(Dataset entries)
::::::::
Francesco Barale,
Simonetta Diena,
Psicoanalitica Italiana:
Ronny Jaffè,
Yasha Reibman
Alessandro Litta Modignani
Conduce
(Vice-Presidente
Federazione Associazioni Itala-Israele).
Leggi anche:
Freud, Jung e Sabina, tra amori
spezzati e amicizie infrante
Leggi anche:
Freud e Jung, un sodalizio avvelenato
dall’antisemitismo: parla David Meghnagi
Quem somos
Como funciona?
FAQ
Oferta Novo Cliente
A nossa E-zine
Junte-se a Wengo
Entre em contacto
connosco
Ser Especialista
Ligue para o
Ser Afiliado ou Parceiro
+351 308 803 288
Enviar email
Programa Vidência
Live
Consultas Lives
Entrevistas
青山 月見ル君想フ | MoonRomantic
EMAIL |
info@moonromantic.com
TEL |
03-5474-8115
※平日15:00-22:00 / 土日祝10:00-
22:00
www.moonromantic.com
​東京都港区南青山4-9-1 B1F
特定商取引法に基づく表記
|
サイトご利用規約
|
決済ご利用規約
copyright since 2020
::::::::
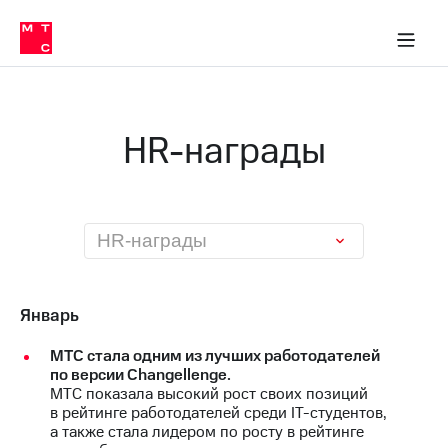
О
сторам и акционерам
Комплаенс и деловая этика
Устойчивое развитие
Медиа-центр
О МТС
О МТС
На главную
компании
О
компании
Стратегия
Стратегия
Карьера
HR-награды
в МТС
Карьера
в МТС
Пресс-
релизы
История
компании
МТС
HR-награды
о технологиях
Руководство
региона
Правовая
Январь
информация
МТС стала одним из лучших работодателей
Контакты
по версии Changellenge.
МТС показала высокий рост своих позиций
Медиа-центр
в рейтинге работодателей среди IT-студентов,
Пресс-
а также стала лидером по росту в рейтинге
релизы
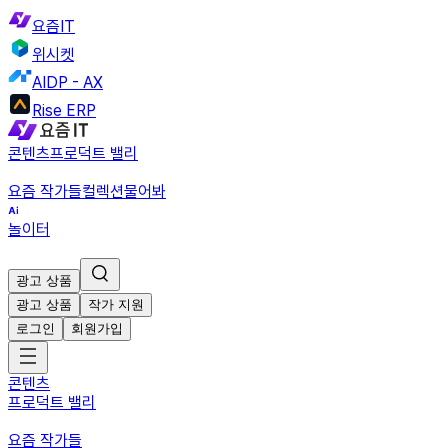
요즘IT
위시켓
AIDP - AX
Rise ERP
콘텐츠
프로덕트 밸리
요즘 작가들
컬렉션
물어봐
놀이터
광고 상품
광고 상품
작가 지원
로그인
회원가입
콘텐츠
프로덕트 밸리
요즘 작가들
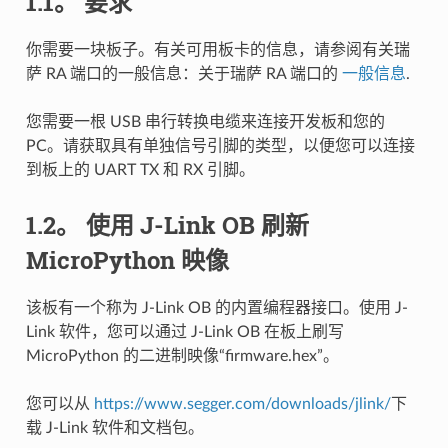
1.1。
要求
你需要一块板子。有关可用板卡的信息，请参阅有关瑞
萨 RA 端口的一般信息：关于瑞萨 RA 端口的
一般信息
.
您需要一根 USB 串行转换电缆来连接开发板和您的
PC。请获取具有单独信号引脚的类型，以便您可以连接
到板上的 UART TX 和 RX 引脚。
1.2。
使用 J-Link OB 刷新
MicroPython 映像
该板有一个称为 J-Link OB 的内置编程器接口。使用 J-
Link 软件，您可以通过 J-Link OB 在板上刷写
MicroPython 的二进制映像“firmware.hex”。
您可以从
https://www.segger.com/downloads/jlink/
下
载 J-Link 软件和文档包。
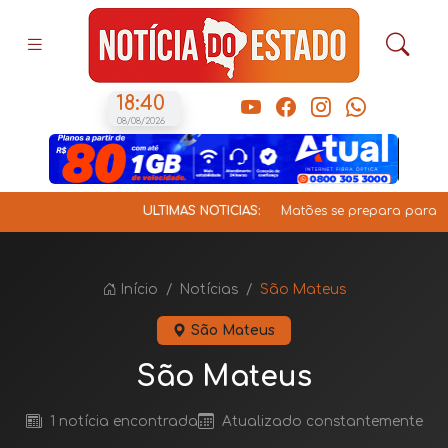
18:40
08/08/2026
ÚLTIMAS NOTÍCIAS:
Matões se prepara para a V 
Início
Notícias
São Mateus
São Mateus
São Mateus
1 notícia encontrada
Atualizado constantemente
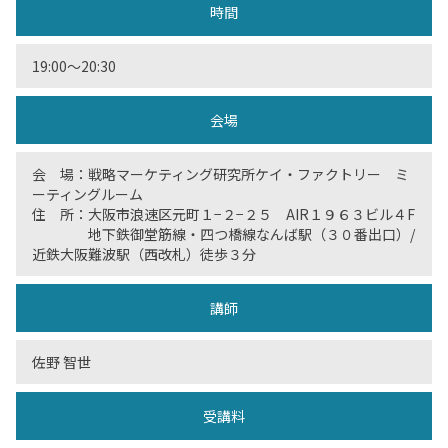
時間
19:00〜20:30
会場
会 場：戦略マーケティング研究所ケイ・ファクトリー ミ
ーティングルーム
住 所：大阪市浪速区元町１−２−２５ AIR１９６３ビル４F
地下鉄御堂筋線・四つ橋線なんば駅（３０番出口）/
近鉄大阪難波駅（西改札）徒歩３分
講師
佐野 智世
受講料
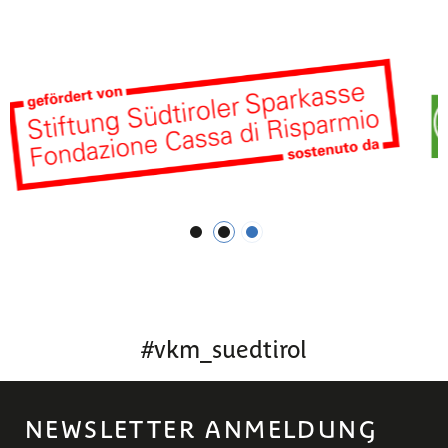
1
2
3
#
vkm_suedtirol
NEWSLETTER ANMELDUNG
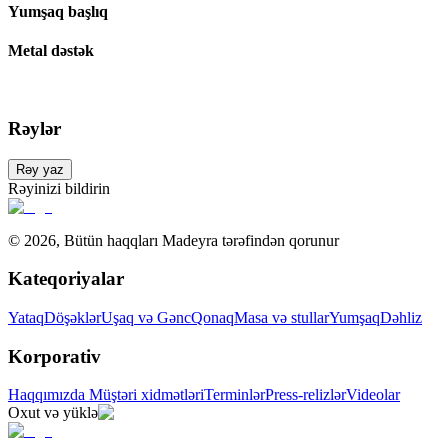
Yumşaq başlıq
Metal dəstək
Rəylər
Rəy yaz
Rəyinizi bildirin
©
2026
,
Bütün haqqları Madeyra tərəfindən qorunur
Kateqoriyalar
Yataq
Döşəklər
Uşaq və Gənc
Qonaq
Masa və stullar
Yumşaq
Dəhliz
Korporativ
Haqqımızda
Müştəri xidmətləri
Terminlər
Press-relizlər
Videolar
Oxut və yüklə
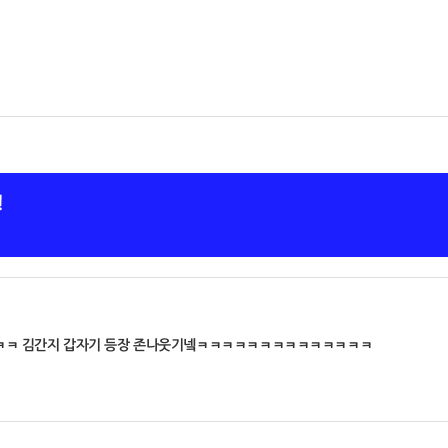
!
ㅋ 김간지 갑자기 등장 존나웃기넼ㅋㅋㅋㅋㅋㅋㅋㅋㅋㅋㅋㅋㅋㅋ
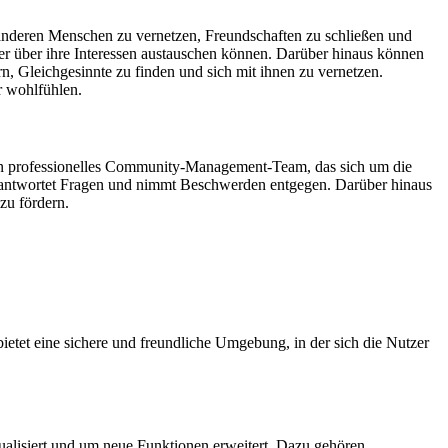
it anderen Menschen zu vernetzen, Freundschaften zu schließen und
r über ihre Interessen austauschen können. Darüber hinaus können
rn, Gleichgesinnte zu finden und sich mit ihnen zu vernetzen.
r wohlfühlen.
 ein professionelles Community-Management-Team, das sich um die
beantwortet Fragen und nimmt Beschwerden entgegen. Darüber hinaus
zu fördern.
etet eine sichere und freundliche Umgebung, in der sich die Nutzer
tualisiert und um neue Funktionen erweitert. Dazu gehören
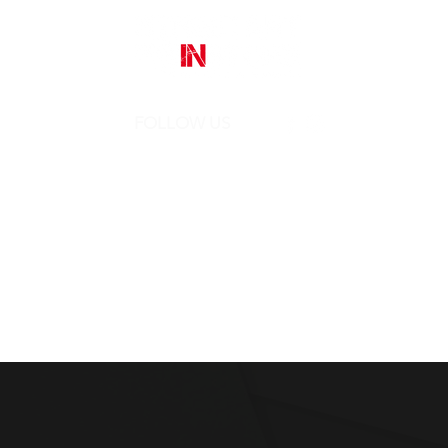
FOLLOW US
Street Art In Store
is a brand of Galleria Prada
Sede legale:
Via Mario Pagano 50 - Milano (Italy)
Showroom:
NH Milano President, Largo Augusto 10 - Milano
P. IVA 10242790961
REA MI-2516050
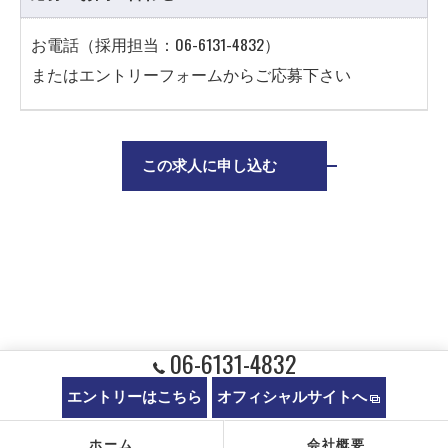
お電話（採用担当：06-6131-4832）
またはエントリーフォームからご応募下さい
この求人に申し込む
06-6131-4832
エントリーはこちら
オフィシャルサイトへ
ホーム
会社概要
::::::::
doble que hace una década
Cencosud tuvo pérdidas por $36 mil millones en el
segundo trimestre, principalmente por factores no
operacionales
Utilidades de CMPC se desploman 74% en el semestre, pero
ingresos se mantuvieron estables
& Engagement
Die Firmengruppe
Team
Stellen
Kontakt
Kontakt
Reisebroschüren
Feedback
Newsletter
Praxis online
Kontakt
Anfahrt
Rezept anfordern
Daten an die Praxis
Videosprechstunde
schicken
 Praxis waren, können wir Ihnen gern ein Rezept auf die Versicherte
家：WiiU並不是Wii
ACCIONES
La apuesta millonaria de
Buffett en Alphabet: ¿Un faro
::::::::
Please copy everything in the data above from the line containing "doble que hace una década" down to the line containing "Buffett en Alphabet: ¿Un faro", keeping both end lines and leaving every line unchanged.

doble que hace una década
Cencosud tuvo pérdidas por $36 mil millones en el
segundo trimestre, principalmente por factores no
operacionales
Utilidades de CMPC se desploman 74% en el semestre, pero
ingresos se mantuvieron estables
& Engagement
Die Firmengruppe
Team
Stellen
Kontakt
Kontakt
Reisebroschüren
Feedback
Newsletter
Praxis online
Kontakt
Anfahrt
Rezept anfordern
Daten an die Praxis
Videosprechstunde
schicken
 Praxis waren, können wir Ihnen gern ein Rezept auf die Versicherte
家：WiiU並不是Wii
ACCIONES
La apuesta millonaria de
Buffett en Alphabet: ¿Un faro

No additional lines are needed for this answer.